# Laziness = Danger



## dimwatt (Dec 29, 2005)

This is a fine example of how being lazy, or just trying to do a job quickly, is a Bad Idea (tm).

I recently bought some old Fresnel lanterns (Strand Patt.123), most of which came without the bolts for fixing to the C clamp. Originally these were 3/8 whitworth thread, and wingnuts and bolts of that size are quite hard to find these days.

The majority of my kit uses M10 nuts & bolts, which is just a tad bigger than 3/8 ww. So, I decided to enlarge some of the holes on the Patt 123s to 10mm. I got out the electric drill and a 10mm HSS bit. Then I made my big mistake.

What I should have done was strip the lantern down to remove the yoke, and put it into a suitable vice before attempting to start drilling. But I was too lazy and in too much of a hurry to do this. I thought I knew better. The Patt 123s weigh about 2.5kg (5 lbs) and I thought that it would be fine to put the lantern on the ground, lens down, and grasp it firmly between my feet while drilling out the hole.

Anyone familiar with Wallace & Gromit (especially "A Grand Day Out") will probably have guessed what happened next.

The drilling started fine, and the bit cut through the first 90% without any trouble. Then it jammed. Solid. So what happened - I've got a 240v electric drill attempting to spin at high revs with quite a lot of torque, and a (relatively) lightweight object stuck fast to the end of the bit. To compound the problem, the drill is a few years old and has a button on the side which locks the trigger in the ON position (sensibly newer drills do not seem to have this "feature"). For a quarter of a second nothing moved as the torque built up in the drill.

My feet's grip on the lantern gave way almost immediately and the Fresnel started to rotate rather quickly. On its own this would have been quite bad, but as you might guess, attached to the lantern was a 2' (60cm) tail with a 15A plug on the end. UK 15A plugs used for stage lighting are made from heavy duty rubber, and the three pins are pretty solid - especially when they start thrashing against your legs at the end of a fast moving cord. Ow! As my feet let go the instrument bashed against the side and top of my foot with a certain violence. The jolt as the bit seized in the hole caused me to inadvertantly click the lock button.

Fortunately I was able to unlock the ON button and the rotation stopped almost immediately. To my amazement the lens was still in one piece, despite the fact that the lantern had bashed the ground a few times while whizzing around at high speed. I was even more amazed when I plugged it in and the lamp lit up (these tungsten bulbs are sometimes a lot more robust than we think).

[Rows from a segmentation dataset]
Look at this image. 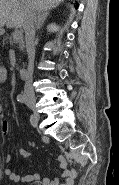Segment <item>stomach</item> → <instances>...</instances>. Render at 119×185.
I'll return each instance as SVG.
<instances>
[{
    "instance_id": "0dacf381",
    "label": "stomach",
    "mask_w": 119,
    "mask_h": 185,
    "mask_svg": "<svg viewBox=\"0 0 119 185\" xmlns=\"http://www.w3.org/2000/svg\"><path fill=\"white\" fill-rule=\"evenodd\" d=\"M4 33L3 29L0 28V35H2Z\"/></svg>"
}]
</instances>
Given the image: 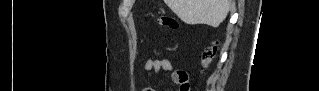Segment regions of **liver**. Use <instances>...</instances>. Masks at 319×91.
<instances>
[{"instance_id": "obj_1", "label": "liver", "mask_w": 319, "mask_h": 91, "mask_svg": "<svg viewBox=\"0 0 319 91\" xmlns=\"http://www.w3.org/2000/svg\"><path fill=\"white\" fill-rule=\"evenodd\" d=\"M168 7L187 24L218 27L226 18L231 0H165Z\"/></svg>"}]
</instances>
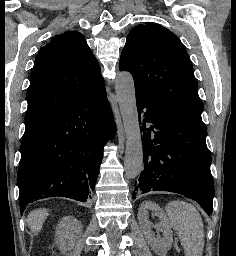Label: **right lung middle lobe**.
I'll return each mask as SVG.
<instances>
[{
  "label": "right lung middle lobe",
  "mask_w": 236,
  "mask_h": 256,
  "mask_svg": "<svg viewBox=\"0 0 236 256\" xmlns=\"http://www.w3.org/2000/svg\"><path fill=\"white\" fill-rule=\"evenodd\" d=\"M25 125H26L25 130H29V129L33 128L34 126H36L37 123H25Z\"/></svg>",
  "instance_id": "right-lung-middle-lobe-1"
}]
</instances>
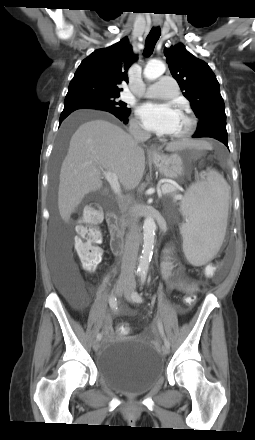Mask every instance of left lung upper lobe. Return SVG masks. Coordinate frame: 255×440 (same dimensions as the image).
Instances as JSON below:
<instances>
[{
  "mask_svg": "<svg viewBox=\"0 0 255 440\" xmlns=\"http://www.w3.org/2000/svg\"><path fill=\"white\" fill-rule=\"evenodd\" d=\"M164 54L172 76L199 119L195 133L227 134L224 101L216 76L208 64L189 53L183 44L166 48Z\"/></svg>",
  "mask_w": 255,
  "mask_h": 440,
  "instance_id": "1",
  "label": "left lung upper lobe"
}]
</instances>
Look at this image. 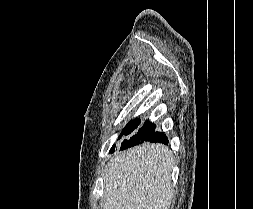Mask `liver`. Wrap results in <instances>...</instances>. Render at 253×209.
Returning <instances> with one entry per match:
<instances>
[{
  "instance_id": "obj_1",
  "label": "liver",
  "mask_w": 253,
  "mask_h": 209,
  "mask_svg": "<svg viewBox=\"0 0 253 209\" xmlns=\"http://www.w3.org/2000/svg\"><path fill=\"white\" fill-rule=\"evenodd\" d=\"M173 157L162 144L120 152L104 171L103 209H169Z\"/></svg>"
}]
</instances>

■ **Short task 1**: In the forum post about drilling the lantern, return the passage starting with "The majority of" and going on through "out the hole.", copied word for word.
■ **Short task 2**: Judge whether each statement agrees with the forum post about drilling the lantern. For each, answer yes or no and quote the deciding words of the post. (a) The lanterns originally used M10 bolts. (b) A Patt 123 weighs about 2.5kg. (c) The lens broke during the accident.
■ **Short task 3**: Write what comes next in the forum post about drilling the lantern, beginning after its final sentence.

■ **Final result 1**:
The majority of my kit uses M10 nuts & bolts, which is just a tad bigger than 3/8 ww. So, I decided to enlarge some of the holes on the Patt 123s to 10mm. I got out the electric drill and a 10mm HSS bit. Then I made my big mistake.

What I should have done was strip the lantern down to remove the yoke, and put it into a suitable vice before attempting to start drilling. But I was too lazy and in too much of a hurry to do this. I thought I knew better. The Patt 123s weigh about 2.5kg (5 lbs) and I thought that it would be fine to put the lantern on the ground, lens down, and grasp it firmly between my feet while drilling out the hole.

■ **Final result 2**:
(a) No: "Originally these were 3/8 whitworth thread"
(b) Yes: "The Patt 123s weigh about 2.5kg (5 lbs)"
(c) No: "the lens was still in one piece"

■ **Final result 3**:
What didn't surprise me was the sharp pain in my leg where the plug had hit me several times, and another dull pain in my foot where it had been battered by the body of the lantern. I also felt very, very stupid. I was exceptionally lucky that I was wearing strong leather shoes and thick denim jeans, otherwise my injuries could have been far more serious.

The moral of this story should be obvious. I have swallowed my pride and posted this in the hope that no one else gets tempted to be as hasty or lazy as I was.


----------



## Mayhem (Dec 29, 2005)

Dim – we have spoken enough off line for me to tell you that I had tears running down my face from laughing at your mishap, without fear of offending you!

As soon as you mentioned the drill I knew exactly what was coming next as I have been there myself before – not like this but I think we have all had an experience of a drill getting stuck before. Even when clamping the yoke, you could easily have the same thing happen but this time the drill would want to continue spinning and only your hands (and the length of the power cord) stand in its way.

Now I do not know enough about Whitworth thread to know the outside diameter of the bolt but I do know that 3/8" Whitworth spanner will not fit a regular 3/8" nut or bolt. Given that there isn’t much between a 3/8" and 10mm hole, I wonder how much metal needed to be removed and if it would have been better to step up the drill sizes rather than do it in one take. Especially given the yoke that comes with these fixtures. Certainly do not see them like that any more. As I said, not sure of the initial hole.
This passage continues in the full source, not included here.